Assessing the value of the zebrafish conditioned place preference model for predicting human abuse potential
- The Journal of pharmacology and experimental therapeutics
- Published almost 4 years ago
Regulatory agencies recommend that centrally-active drugs are tested for abuse potential prior to approval. Standard preclinical assessments are conducted in rats or non-human primates (NHPs). This study evaluated the ability of the zebrafish conditioned place preference (CPP) model to predict human abuse outcomes. Twenty-seven compounds from a variety of pharmacological classes were tested in zebrafish CPP, categorized as positive or negative, and analysed using standard diagnostic tests of binary classification to determine the likelihood that zebrafish correctly predict robust positive signals in human subjective effects studies (+HSE) and/or DEA drug scheduling. Results were then compared with those generated for rat self-administration and CPP using this same set of compounds. The findings reveal that zebrafish concordance and sensitivity values were not significantly different from chance for both +HSE and scheduling.

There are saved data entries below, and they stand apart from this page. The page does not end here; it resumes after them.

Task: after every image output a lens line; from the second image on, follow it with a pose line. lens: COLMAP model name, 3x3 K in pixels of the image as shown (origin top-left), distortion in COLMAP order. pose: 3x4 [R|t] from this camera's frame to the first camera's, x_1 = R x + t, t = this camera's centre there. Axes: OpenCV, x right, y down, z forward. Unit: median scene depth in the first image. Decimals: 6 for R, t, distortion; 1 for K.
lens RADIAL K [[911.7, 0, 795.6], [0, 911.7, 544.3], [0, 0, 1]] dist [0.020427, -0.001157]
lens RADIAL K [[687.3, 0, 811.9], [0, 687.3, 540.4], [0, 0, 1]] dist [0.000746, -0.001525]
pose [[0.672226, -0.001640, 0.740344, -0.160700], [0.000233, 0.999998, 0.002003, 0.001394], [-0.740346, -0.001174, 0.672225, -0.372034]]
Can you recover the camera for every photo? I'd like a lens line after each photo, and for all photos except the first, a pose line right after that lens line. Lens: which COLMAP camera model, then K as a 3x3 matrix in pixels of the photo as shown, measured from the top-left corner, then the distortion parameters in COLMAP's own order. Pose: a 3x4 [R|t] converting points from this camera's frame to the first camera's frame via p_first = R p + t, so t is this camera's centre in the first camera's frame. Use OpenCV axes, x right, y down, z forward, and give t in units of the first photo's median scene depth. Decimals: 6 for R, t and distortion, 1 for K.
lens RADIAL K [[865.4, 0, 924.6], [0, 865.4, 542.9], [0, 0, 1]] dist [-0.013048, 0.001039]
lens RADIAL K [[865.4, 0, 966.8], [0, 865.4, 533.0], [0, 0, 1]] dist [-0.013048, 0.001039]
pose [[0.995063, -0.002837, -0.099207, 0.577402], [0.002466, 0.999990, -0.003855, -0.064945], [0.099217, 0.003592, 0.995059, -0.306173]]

While significant improvements in specificity and negative predictive values were observed for zebrafish relative to +HSE, specificity without sensitivity provides limited value. Moreover, assessments in zebrafish provided no added value for predicting scheduling. By contrast, rat models generally possessed significantly improved concordance, sensitivity, and positive predictive values for both clinical measures. While there may be predictive value with compounds from specific pharmacological classes (e.g. µ-opioid receptor agonists, CNS stimulants) for zebrafish CPP, altogether these data highlight that using the current methodology, the zebrafish CPP model does not add value to the preclinical assessment of abuse potential.